If you co-parent with your ex and you already have a parenting plan in place, chances are that you have some sense of what your summer schedule is going to look like. However, that is not a forgone conclusion. Perhaps your parenting plan simply states that you’ll need to agree on your arrangements by a certain date. Maybe you feel the need to modify your parenting plan due to your child’s evolving needs. You may not have a parenting plan in place yet.
If any of these scenarios apply to your situation – or you otherwise are unsure of what your co-parenting schedule will look like this summer – the time to start making plans is now. If you don’t start planning well in advance, you and your ex could face tensions, expenses and other challenges that could have been avoided had you simply made your plans earlier.
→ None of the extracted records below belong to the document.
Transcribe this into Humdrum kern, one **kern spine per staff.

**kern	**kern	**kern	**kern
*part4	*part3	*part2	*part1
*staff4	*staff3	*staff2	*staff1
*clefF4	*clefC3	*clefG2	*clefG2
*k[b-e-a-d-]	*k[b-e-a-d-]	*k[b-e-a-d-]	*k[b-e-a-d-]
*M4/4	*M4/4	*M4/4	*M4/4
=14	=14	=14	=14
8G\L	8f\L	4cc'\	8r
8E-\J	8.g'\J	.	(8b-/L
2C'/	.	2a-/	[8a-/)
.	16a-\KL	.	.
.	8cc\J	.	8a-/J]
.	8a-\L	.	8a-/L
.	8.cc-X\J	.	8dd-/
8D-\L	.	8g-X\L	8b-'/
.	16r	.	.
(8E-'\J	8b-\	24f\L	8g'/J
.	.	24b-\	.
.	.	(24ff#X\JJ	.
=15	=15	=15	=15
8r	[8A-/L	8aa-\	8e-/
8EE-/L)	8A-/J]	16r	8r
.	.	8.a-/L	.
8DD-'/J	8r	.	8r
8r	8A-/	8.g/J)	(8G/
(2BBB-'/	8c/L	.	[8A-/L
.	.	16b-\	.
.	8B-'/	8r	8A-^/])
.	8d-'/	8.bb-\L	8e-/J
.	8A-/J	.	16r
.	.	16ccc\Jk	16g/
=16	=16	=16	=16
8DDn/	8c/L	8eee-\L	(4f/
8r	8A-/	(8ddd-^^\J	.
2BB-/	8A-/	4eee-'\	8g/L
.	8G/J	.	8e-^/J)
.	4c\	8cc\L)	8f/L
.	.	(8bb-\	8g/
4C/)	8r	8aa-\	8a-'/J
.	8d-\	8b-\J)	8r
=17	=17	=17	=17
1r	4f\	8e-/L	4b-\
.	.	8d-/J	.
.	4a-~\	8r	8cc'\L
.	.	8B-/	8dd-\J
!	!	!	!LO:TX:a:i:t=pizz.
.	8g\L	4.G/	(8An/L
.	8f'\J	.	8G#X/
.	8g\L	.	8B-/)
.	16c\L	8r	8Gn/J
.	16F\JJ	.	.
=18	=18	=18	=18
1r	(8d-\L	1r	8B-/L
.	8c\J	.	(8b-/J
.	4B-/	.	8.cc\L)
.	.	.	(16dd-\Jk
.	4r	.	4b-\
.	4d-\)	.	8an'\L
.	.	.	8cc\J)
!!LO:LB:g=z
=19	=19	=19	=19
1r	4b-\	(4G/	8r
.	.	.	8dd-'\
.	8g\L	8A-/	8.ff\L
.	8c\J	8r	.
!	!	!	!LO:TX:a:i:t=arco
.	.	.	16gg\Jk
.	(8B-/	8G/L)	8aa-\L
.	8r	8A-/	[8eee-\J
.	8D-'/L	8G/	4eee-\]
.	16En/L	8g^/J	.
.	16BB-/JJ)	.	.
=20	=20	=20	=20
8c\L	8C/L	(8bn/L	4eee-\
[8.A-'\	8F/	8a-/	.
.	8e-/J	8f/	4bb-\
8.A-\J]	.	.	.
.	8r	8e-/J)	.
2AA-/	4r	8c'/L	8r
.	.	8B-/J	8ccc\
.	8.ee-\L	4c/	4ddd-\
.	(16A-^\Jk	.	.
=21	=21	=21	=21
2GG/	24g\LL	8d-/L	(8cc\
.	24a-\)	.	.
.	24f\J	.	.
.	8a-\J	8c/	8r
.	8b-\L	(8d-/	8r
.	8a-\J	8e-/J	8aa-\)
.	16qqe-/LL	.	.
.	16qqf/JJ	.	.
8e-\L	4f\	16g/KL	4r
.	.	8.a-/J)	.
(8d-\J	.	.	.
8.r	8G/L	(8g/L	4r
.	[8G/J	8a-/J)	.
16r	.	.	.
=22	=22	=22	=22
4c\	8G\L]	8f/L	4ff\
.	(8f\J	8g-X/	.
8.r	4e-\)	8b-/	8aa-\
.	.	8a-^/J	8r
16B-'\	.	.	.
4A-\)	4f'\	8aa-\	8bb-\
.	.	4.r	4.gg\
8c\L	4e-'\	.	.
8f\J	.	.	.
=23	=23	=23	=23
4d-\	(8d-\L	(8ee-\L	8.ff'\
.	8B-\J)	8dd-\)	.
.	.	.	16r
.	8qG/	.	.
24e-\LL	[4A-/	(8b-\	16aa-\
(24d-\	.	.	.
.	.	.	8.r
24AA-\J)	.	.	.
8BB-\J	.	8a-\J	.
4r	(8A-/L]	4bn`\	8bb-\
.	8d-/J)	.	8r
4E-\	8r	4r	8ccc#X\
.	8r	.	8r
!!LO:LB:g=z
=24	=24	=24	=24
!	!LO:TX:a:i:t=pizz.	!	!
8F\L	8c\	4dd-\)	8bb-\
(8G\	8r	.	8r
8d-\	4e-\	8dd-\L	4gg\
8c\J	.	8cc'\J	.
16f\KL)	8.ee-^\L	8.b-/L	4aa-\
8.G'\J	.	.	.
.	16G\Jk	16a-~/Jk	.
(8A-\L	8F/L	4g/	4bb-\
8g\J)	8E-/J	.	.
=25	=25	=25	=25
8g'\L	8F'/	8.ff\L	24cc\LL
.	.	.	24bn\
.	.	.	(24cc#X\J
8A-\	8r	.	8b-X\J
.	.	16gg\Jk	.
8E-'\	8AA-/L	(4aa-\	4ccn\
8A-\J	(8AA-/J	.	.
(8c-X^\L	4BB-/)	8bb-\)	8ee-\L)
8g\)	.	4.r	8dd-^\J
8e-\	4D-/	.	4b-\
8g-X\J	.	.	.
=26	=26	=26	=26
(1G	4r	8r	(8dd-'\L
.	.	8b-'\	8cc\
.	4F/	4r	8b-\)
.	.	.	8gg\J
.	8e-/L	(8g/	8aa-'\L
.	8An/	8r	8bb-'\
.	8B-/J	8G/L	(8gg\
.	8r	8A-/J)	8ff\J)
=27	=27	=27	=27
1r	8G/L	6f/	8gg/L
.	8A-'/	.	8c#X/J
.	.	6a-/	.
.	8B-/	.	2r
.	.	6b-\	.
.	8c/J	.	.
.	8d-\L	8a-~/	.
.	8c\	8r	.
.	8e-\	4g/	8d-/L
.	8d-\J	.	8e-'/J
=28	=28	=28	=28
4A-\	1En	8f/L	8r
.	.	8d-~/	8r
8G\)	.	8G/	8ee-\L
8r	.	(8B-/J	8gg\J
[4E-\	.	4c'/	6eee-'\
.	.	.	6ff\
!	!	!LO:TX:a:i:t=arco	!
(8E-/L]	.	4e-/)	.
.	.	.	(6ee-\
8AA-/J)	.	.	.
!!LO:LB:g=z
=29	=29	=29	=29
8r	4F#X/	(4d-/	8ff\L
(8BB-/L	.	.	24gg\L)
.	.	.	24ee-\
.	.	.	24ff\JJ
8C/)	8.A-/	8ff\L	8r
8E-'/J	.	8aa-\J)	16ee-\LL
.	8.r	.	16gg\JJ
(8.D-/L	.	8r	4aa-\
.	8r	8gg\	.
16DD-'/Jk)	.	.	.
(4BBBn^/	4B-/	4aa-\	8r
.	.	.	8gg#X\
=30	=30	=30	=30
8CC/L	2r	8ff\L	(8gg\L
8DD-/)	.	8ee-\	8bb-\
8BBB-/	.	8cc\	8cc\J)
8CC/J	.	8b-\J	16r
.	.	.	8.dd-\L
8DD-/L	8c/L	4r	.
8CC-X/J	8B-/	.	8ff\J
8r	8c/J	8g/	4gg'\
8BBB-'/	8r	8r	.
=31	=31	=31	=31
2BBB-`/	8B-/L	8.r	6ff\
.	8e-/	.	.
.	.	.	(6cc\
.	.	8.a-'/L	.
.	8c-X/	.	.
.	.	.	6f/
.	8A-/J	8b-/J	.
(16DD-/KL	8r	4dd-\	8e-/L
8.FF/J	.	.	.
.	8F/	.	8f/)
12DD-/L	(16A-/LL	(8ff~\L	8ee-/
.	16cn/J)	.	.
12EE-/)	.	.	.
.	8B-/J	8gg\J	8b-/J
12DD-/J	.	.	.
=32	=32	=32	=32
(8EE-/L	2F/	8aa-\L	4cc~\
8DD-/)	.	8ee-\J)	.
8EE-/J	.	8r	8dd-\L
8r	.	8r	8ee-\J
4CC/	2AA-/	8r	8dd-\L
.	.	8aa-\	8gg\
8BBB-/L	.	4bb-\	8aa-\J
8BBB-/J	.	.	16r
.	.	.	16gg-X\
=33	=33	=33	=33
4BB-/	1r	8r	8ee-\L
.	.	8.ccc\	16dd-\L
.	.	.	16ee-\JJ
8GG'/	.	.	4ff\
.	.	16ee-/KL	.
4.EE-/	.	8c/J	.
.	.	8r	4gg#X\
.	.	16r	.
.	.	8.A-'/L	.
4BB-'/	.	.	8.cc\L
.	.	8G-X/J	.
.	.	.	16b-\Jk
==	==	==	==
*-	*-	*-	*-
Some arrangements worth considering
If you and your co-parent can reach a mutually beneficial agreement without a judge’s intervention, the court will likely approve of whatever you decide, provided that your approach reflects your child’s best interests. With that said, if you’re unsure of where to start, it can help to consider some examples of schedules that have worked for other families.
When distance is a considerable factor in a co-parenting arrangement, families may determine that it is best for everyone if a child spends either the entire summer with one of their parents or part of the summer with one and part with the other. The duration of these time periods can be impacted by any number of factors, as long as the scenario only involves one custody exchange at some point during the season.
Co-parents who neither live particularly near nor far from one another may find that alternating weeks or periods of every two weeks work better for their needs.
Finally, co-parents who live close and who can handle frequent custody exchanges may benefit from a 2-2-3 arrangement, wherein one week, Parent One takes the child for two days, followed by two days with Parent Two, then three days with Parent One. The following week, the first two and last three days could be spent with Parent Two and the middle two days with Parent One, or the original schedule could remain consistent.
It’s important to keep in mind that what works for one family may or may not work for another. Keep your own family’s unique interests in mind, and you’ll be more likely to find a solution that will reflect your child’s best interests as well as your own and your co-parent’s.